Monday, May 10, 2010

Well, it's Better Than 4,000

Once again our anti-gun opponents drag out scaaaary numbers! to motivate the herd. This time, courtesy of Xrlq via Uncle, we get the latest on the home-front numbers propounded by Momlogic:
Gun Accidents Kill 500 Kids Each Year

Advice every parent needs to hear about firearm safety.

This week, an 8-year-old boy accidentally shot and killed his 2-year-old sister in California.

"It's a tragic case of a sibling who picked up a firearm, thinking it was a toy, pointed it at his sister and discharged one round from the firearm, striking her in the head," said Vacaville Police Sgt. Charlie Spruill.

But these aren't freak accidents. More than 500 children die annually from accidental gunshots. Some shoot themselves, while others kill friends or siblings after discovering a gun.

Here are more scary stats: Americans own 200 million firearms, and 35 percent of homes contain at least one gun. Last year, a study conducted by the Centers for Disease Control and Prevention found that more than 1.7 million children live in homes with loaded and unlocked guns.
There's more, but this is enough.

The part I've emphasized in bold? It's a lie.

It's a blatant, bold-faced lie.

It's also not an isolated incident. It's not even uncommon. For example, I have more than once pointed to a March 2000 Salon article by Jean Hanff Korelitz, What a few good women can do (still available on the site, you'll note) where she states in no uncertain terms:
And what about the more than 4,000 children who die in gun-related accidents each year? That's 11 kids a day. And we're not talking about crimes, or intentional shootings. We're talking -- or not talking enough -- about accidents.
Korelitz says it's 4,000 a year. Ten years later, Momlogic says it's 500.

Why aren't we celebrating the eight-fold reduction in accidental gunshot deaths of children?

Because they're lying to you. Remember, they're The Other Side.

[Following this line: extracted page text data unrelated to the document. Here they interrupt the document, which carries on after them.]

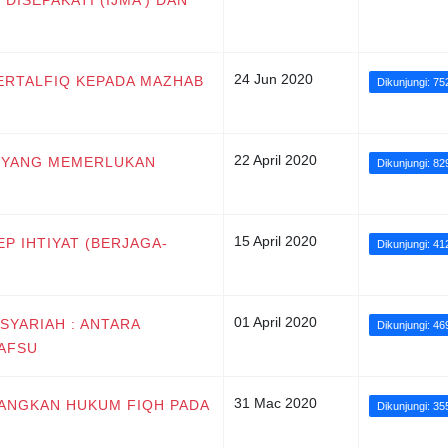
24 Jun 2020
BERTALFIQ KEPADA MAZHAB
Dikunjungi: 75
22 April 2020
AN YANG MEMERLUKAN
Dikunjungi: 82
15 April 2020
EP IHTIYAT (BERJAGA-
Dikunjungi: 41
01 April 2020
 SYARIAH : ANTARA
Dikunjungi: 46
NAFSU
31 Mac 2020
NCANGKAN HUKUM FIQH PADA
Dikunjungi: 35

So what are the real numbers? Well, let's go back to the first excerpt where Momlogic's piece states:
Last year, a study conducted by the Centers for Disease Control and Prevention found that more than 1.7 million children live in homes with loaded and unlocked guns.
Wow. 1.7 million potential accidental gunshot deaths, each and every day. But I repeat this line to illustrate that the writer of the Momlogic piece is aware of the Centers for Disease Control. This might lead one to believe that the author could be aware of the CDC's WISQARS tools. The Momlogic piece insists that the accidental death toll is 500 children a year. Let's stipulate that "accident" means "unintentional," and "children" are legally defined as seventeen years old or less. How many children died of accidental gunshot in 2006 (latest available data)?

One hundred and two. (102!)

That's a factor of FIVE fewer than the headline states.

Well! What about 2005?

127

2004? 105.

2003? 102.

2002?!? 115.

What about when Ms. Korelitz was decrying the "fact" that we "weren't talking enough" about the "more than 4,000 children who die in gun-related accidents each year"?

Here's the available CDC data (you trust the .gov, right?) tabulated from 1990 up through 2006:
2006: 102
2005: 127
2004: 105
2003: 102
2002: 115
2001: 125
2000: 150
1999: 158
1998: 207
1997: 247
1996: 272
1995: 330
1994: 403
1993: 392
1992: 378
1991: 419
1990: 417
Not 4,000. Not 500. Two hundred seventy-two in 1996 (four years before Ms. Korelitz wrote her piece) and 102 in 2006 (four years before the Momlogic piece).

Two questions:

Each and every one of those deaths is a tragedy for the family or families involved. Why aren't the actual numbers ever enough for our opponents? Why must they inflate them?

And why aren't we CELEBRATING a four-fold reduction in the accidental gunshot deaths of children over the past twenty years even as well over 60 million new guns have entered circulation during that same period? Remember: supposedly there are 1.7 MILLION households with loaded, unsecured firearms in them that children could be exposed to. I'd say that an annual accidental gunshot death toll of 102 is damned near miraculously small, especially given the fact that 509 children under the age of five died of accidental drowning in 2006 alone.

One more: Why hasn't Salon or Ms. Korelitz ever published a retraction of her absurd assertion? (Never mind. That last one was rhetorical.)